Early results for the procedure had seemed promising. Experiments in animal models of the disease, including in rats2 and non-human primates3, demonstrated that transplanted tissue could replace lost striatal neurons and improve behavioural symptoms.

These animal findings, plus positive early clinical results for a similar procedure in Parkinson's disease, motivated Freeman and his colleagues to bring the therapy to people with Huntington's disease. The results were encouraging: patients experienced mild benefits, and autopsies had shown that the grafts had survived and integrated into the brain4,5.

But the benefits of the transplants lasted no more than around two years, and Freeman's new findings show why: the grafts don't last.

In one patient the grafts were completely gone.
Thomas Freeman
University of South Florida in Tampa

"We were surprised to find degeneration that was so severe," says Freeman. "The cells were very unhealthy, and in one patient the grafts were completely gone. All that was left were needle tracts [from the graft injections] and necrotic tissue."

The new findings, published this week in the Proceedings of the National Academy of Sciences, show that 10 years seems to be asking too much of the grafts. Using molecular markers, Freeman's team found evidence of excitotoxicity — a proposed mechanism of cell death in Huntington's disease in which the cells are overactivated — as well as a strong immune response in the grafted regions.

The study offers insights into the mechanism of Huntington's disease. Even though the disease is caused by a mutation in the huntingtin gene, cells with the normal version of the gene still die in the diseased brain — indicating that the striatum does not self-destruct in Huntington's disease, but dies, in part, because of its toxic environment. This mode of death has been observed in animal studies, but this is the first demonstration in humans.

The findings also help to explain why the successful results from early animal studies were so deceptive: at the time, there were no genetic models of the disease. Instead, scientists induced Huntington's disease by chemically destroying the striatum, but leaving the rest of the brain intact. Huntington's disease is now known to cause brain-wide degeneration, even at early stages.

On hold

The findings are "evidence that grafting isn't particularly good therapy", says neurologist Roger Albin at the University of Michigan in Ann Arbor. "This limits the likelihood that any kind of engraftment is going to be effective, including stem cells."
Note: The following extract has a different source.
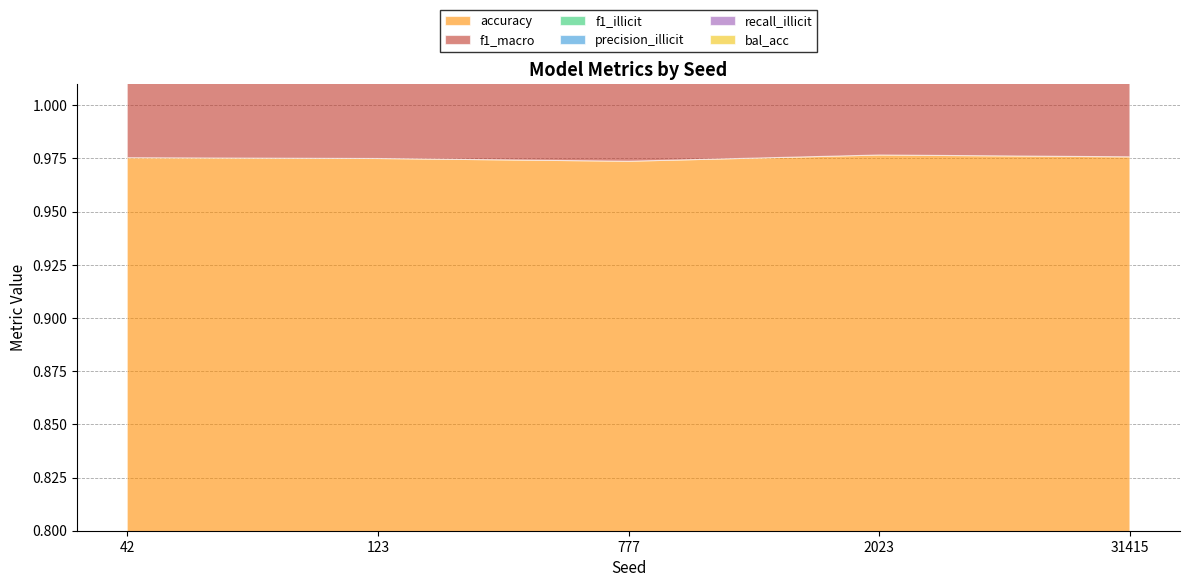

At how many categories does at least one series exceed 0?

5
But although the transplants "really did not have their hoped-for benefit", they may still have a future, says neurologist Karl Kieburtz at the University of Rochester in New York. "What this tells us is there's a lot of engineering to figure out. The hope was you were bringing something in that could make the whole system stronger. But if you helicopter a bunch of soldiers into a kill zone, they're just as likely to be killed as ground troops."
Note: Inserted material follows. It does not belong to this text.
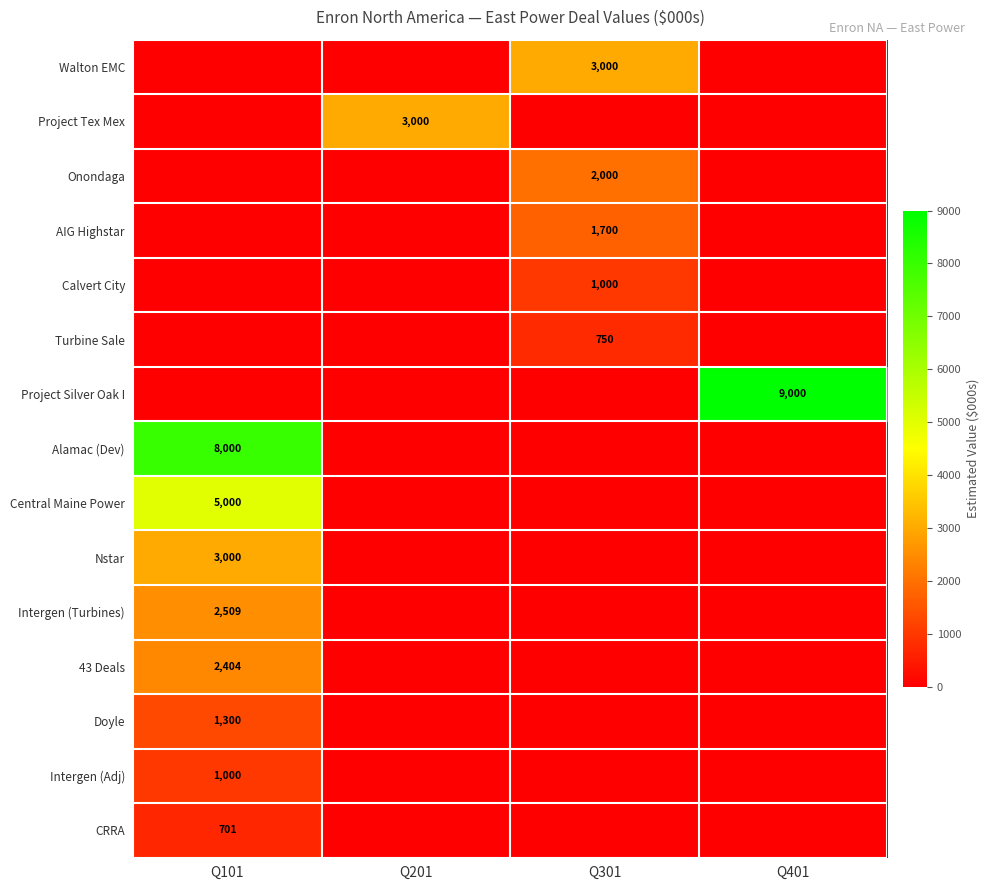

Is it true that Alamac (Dev) equals 4856 at Q101?

False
Freeman, who stopped his clinical trials in 2002 because of the risks associated with the surgery, plans to continue searching for transplant therapies. "It's time to go back to the lab to investigate these new findings," he says. "We have to focus on ways to mitigate the inflammatory response and excitotoxity issues. We're on hold before we sort these things out, and then we'll see."


  1. Cicchetti, F. et al. Proc. Natl Acad. Sci. USA advance online publication doi:10.1073/pnas.0904239106 (2009).
  2. Isacson, O. et al. Nature Med. 1, 1189-1194 (1995).
  3. Kendall, A. L. et al. Nature Med. 4, 727-729 (1998).
  4. Hauser, R. A. et al. Neurology 58, 687-695 (2002).
  5. Bachoud-Lévi, A.-C. et al. Lancet Neurol. 5, 303-309 (2006).